Regia di Dagur Kári vedi scheda film
La responsabilità di essere adulti anagraficamente, ma non mentalmente o caratterialmente, è la più evidente incongruità del taciturno, riservato, timido Fusi, figlio tardivo quarantenne di genitori anziani che lo hanno viziato a tal punto da estraniarlo da quelle che sono le naturali, inevitabili responsabilità che poco per volta ci incombono per il solo fatto di crescere e di assestarci nell'ambito della oscietà che ci circonda.
Operaio presso lo scalo dell'aeroporto islandese, il ragazzone tutto lavoro e casa, trascorre le giornate a giocare con trenini elettrici e videogiochi, incurante di ogni altro interesse che lo esponga a dialogare, soprattutto nei confronti del sesso femminile, il suo vero e proprio tabù assoluti.

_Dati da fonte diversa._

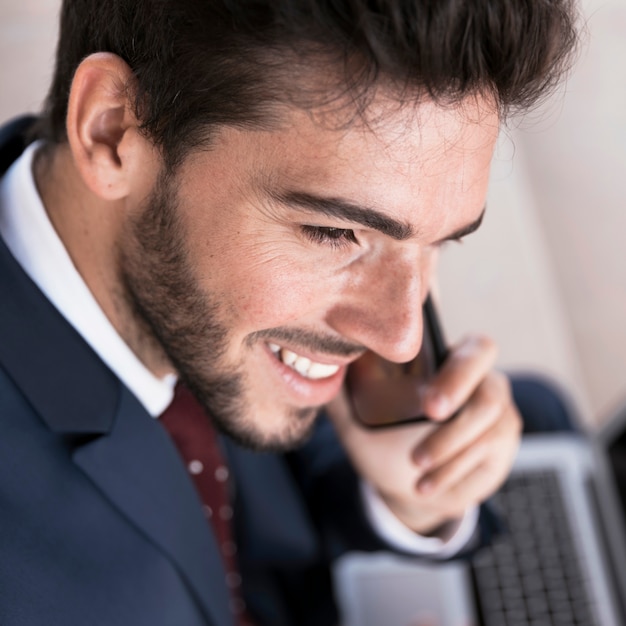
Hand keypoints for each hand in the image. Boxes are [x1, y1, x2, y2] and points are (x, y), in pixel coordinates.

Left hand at [326, 334, 521, 534]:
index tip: (429, 406)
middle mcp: (484, 383)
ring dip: (447, 452)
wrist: (409, 486)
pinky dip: (452, 473)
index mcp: (452, 362)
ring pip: (486, 430)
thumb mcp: (359, 422)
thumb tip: (320, 372)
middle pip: (492, 389)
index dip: (458, 374)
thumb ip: (342, 397)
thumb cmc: (386, 444)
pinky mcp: (504, 446)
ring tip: (415, 468)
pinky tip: (426, 485)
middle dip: (460, 416)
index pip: (477, 349)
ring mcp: (500, 415)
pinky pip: (486, 457)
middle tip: (424, 440)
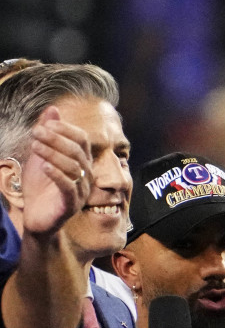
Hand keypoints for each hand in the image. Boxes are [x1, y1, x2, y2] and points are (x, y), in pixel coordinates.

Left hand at [19, 107, 92, 238]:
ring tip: (35, 146)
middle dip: (56, 140)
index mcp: (82, 163)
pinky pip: (69, 187)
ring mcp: (81, 191)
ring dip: (53, 154)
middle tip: (36, 133)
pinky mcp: (72, 205)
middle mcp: (86, 175)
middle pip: (77, 152)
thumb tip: (53, 109)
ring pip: (74, 168)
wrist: (36, 217)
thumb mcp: (40, 157)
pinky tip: (44, 167)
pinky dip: (57, 175)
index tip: (45, 125)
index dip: (66, 130)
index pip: (82, 140)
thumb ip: (48, 135)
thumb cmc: (40, 188)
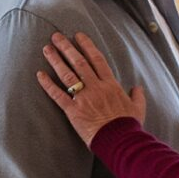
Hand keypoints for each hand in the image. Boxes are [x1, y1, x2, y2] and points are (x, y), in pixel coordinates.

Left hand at [38, 32, 146, 146]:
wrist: (121, 141)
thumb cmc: (129, 126)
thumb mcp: (138, 109)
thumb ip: (137, 96)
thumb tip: (138, 88)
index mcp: (111, 85)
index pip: (97, 59)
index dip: (86, 45)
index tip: (78, 35)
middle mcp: (96, 87)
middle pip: (79, 62)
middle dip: (67, 47)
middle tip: (56, 36)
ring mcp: (84, 98)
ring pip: (67, 74)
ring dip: (56, 60)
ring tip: (47, 49)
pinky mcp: (74, 111)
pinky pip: (58, 95)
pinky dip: (48, 84)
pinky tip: (40, 74)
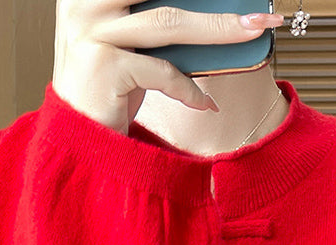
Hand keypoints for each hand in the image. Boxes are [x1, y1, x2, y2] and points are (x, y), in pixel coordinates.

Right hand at [52, 1, 283, 133]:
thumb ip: (154, 17)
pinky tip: (205, 102)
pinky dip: (189, 90)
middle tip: (256, 5)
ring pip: (170, 23)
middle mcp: (84, 4)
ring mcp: (91, 34)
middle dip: (213, 2)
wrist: (78, 138)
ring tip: (255, 28)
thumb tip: (215, 8)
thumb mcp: (130, 43)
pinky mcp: (105, 69)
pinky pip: (163, 72)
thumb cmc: (108, 88)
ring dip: (220, 28)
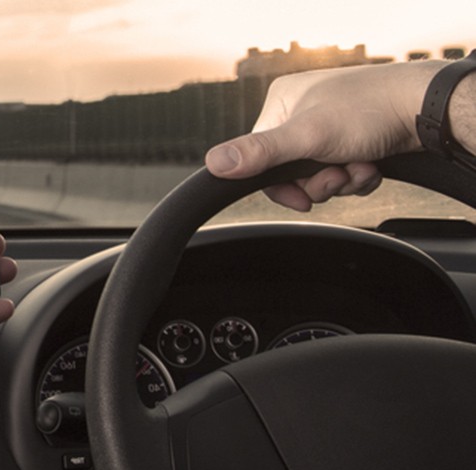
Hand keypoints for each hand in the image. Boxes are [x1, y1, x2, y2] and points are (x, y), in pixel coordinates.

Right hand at [205, 61, 444, 210]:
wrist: (425, 108)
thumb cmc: (370, 108)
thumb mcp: (307, 136)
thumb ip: (259, 154)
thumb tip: (213, 164)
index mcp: (283, 102)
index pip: (260, 159)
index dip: (283, 185)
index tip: (303, 198)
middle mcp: (304, 111)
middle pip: (293, 171)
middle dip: (320, 181)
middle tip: (339, 175)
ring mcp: (331, 125)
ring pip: (321, 174)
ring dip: (343, 180)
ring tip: (361, 166)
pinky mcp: (356, 138)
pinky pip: (344, 171)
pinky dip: (358, 175)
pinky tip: (372, 164)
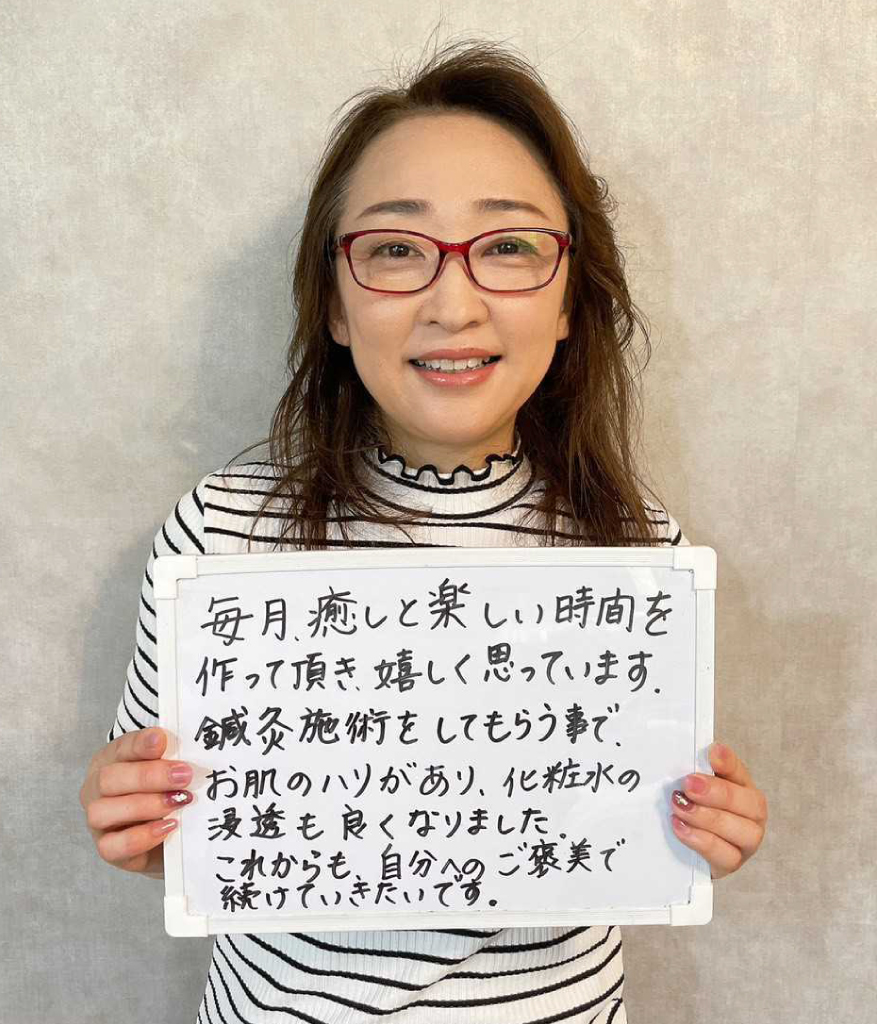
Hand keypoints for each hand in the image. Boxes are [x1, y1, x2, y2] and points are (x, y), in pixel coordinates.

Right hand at [79, 727, 192, 875]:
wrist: (167, 837)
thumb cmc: (164, 792)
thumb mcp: (168, 769)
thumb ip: (173, 757)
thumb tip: (193, 748)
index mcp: (111, 760)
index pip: (120, 748)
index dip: (140, 744)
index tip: (162, 739)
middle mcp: (97, 789)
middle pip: (108, 779)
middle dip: (148, 776)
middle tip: (184, 775)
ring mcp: (98, 821)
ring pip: (102, 811)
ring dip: (144, 805)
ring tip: (179, 802)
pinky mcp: (107, 849)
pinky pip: (111, 847)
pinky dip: (141, 837)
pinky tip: (167, 826)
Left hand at [669, 742, 766, 880]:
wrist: (692, 852)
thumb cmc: (696, 812)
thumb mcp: (695, 789)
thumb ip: (697, 773)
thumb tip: (691, 757)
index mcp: (744, 788)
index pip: (739, 771)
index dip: (728, 761)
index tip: (712, 753)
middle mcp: (752, 814)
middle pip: (746, 802)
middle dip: (716, 792)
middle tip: (688, 784)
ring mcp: (747, 842)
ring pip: (739, 830)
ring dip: (706, 817)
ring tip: (680, 807)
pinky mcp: (733, 864)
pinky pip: (724, 855)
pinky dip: (701, 840)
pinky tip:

Quando il patrigno lo iscrive a forza ad un corso di ballo country, Fusi è costretto a partecipare, nonostante il tentativo di boicottare in segreto le sessioni gli sia concretamente passato per la mente. L'incontro con una donna carina ma problematica, assieme a quello di una ragazzina vicina di casa che invade la intimità ricercata del corpulento bambinone, trasformeranno la vita dell'uomo, inducendolo, anzi costringendolo a maturare.... a suo modo.
Dal regista dell'intenso e appassionante Nòi Albinòi, Dagur Kàri, Virgin Mountain non sfugge mai alla tentazione di intrappolare lo spettatore lungo una vicenda che contemporaneamente lo rapisca e diverta con un intrattenimento intelligente e pieno di spunti di riflessione, sia a livello di studio introspettivo di singole sfaccettature e problematiche private, sia a livello di dinamiche sociali a largo spettro, che costituiscono l'antitesi delle prime ed il motivo delel frustrazioni che coinvolgono il protagonista e la sua nuova inedita, imprevista passione sentimentale.
Ma il film riesce anche, cosa per nulla scontata, a non accontentarsi di un consolatorio lieto fine, rassicurante quanto improbabile: la vita è carogna, e sterile di buone sorprese durature. E Fusi, una volta varcata la soglia della conquista sociale, finirà per provare cocenti amarezze che in qualche modo danno ragione al suo originale ed istintivo annullarsi tra le mura della propria intimità familiare. Questa è la vera forza e sorpresa del film: ammettere ed ufficializzare che le amarezze e le delusioni sono sempre in agguato; in grado forse di rafforzarci e di farci adattare spronandoci a venire allo scoperto, ma lasciandoci quasi sempre disillusi e feriti, anche se in qualche modo più padroni del nostro avvenire, e più cittadini del mondo esteriore fino a poco prima rifuggito o ignorato.
Ottimi e necessari i due protagonisti, Gunnar Jonsson e la imperscrutabile Ilmur Kristjandottir, perfetti a rendere le sfaccettature di personalità rispettivamente sole per volontà o forza maggiore, impegnate ognuno a suo modo a guarire da una malattia solo apparentemente fittizia e psicologica che li rende dei diversi davanti alla società classista e crudele, degli emarginati, degli ipotetici "mostri" da tenere alla lontana da bambini o altri esseri indifesi ed innocenti.